Таким образом, в экономике сложного и сильно монетизированного общества налицо двусторонняя система оценки: с одной стороны находится однородная область товаров, а с другой – крайне пестрая область личных оценок. Все еще сильнее запутывается вследствие того, что личные оценки постоянно ссылаются на единственную сколько-нибудь надежную публичную оценку – а та принадлежит именно к товарной сфере. Нам никуда не деться от того факта, что если предмет имеет цену, то мерой его стоимости становится текущая рыночная цена. В итоге мы наблюдаем сложное переплетение сферы товарного обмена с бесчисленными личными классификациями, ведущее к аномалиям, противоречиям и конфликтам, происходящим как в сознании индивидуумов, так и при взаимодействии индивидуумов и групп. Напротив, структура экономик в небольших обществах прошлых эпох влекла за собой относительную согласованность экономических, культурных и личных оценок. Эти отличия ведут к весьма существенным различиям в биографических профилях вещей.

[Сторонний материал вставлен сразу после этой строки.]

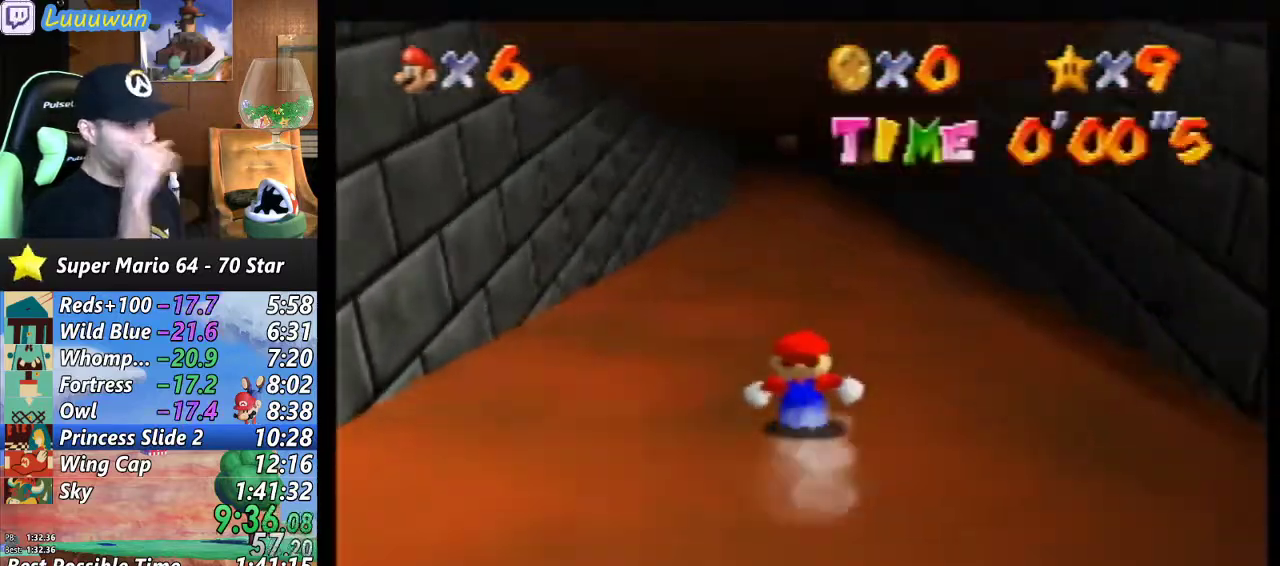
{"buttons": [], "left_stick": "up", "events": []}
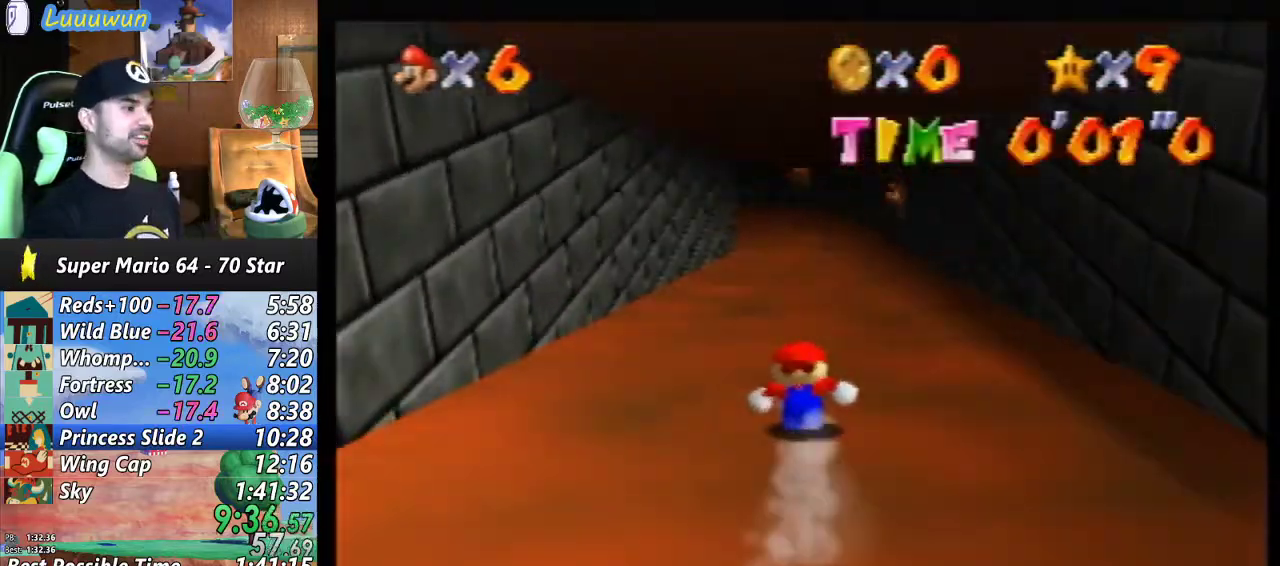
{"buttons": [], "left_stick": "center", "events": [[500, "left_stick", "center"]]}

Здесь требуется сделать оговорку. В то время как в предшествующей дискуссии я упирал на разительный контраст между двумя идеальными, диаметрально противоположными типами экономики, наиболее интересные для изучения эмпирические случаи, которые в конечном счете дадут максимум теоретической отдачи, находятся посредине между крайностями. Именно благодаря подобным примерам мы выясняем, как взаимодействуют силы товаризации и уникализации – это процесс гораздо более запутанный, чем можно судить по нашей идеальной модели, – как можно нарушать правила, перемещаясь между сферами, которые считаются полностью изолированными друг от друга, как можно конвертировать формально неконвертируемое, как и с чьего попустительства маскируются эти действия, и, что не менее существенно, каким образом в ходе развития общества эти сферы перестраиваются, обмениваясь входящими в их состав предметами. Не меньший интерес представляют и случаи взаимодействия различных систем товаризации, принадлежащих разным обществам. Например, Куртен (Curtin 1984) показывает значение торговых диаспор для истории всемирной торговли: торговцы из числа этих диаспор, образуя четкую квазикультурную группу, создают каналы для перемещения товаров между невзаимодействующими обществами. Польза подобных торговых групп, выступающих в роли посредников между различными системами обмена, очевидна. Смягчая непосредственный контакт со всемирной торговлей, это посредничество позволяет соответствующим обществам избежать шока, которым стал бы непосредственный вызов их представлениям о товаризации, и оберегает их причудливые системы обмена в уюте культурной местечковости. Возможно, таким образом можно объяснить поразительную историческую жизнеспособность местных экономических систем, оказавшихся в самой гуще всемирных торговых сетей. Кроме того, мы получаем возможное объяснение давней загадки в экономической антропологии, а именно ограниченного распространения, вплоть до XX века, «универсальной» валюты, намного более ограниченного, чем предполагалось согласно диффузионной теории или банальному утилитаризму. Но после всего вышесказанного вернемся все же к разительному контрасту между «сложными, коммерциализованными» и «малыми» обществами, на рассмотрении которого построена вся данная статья.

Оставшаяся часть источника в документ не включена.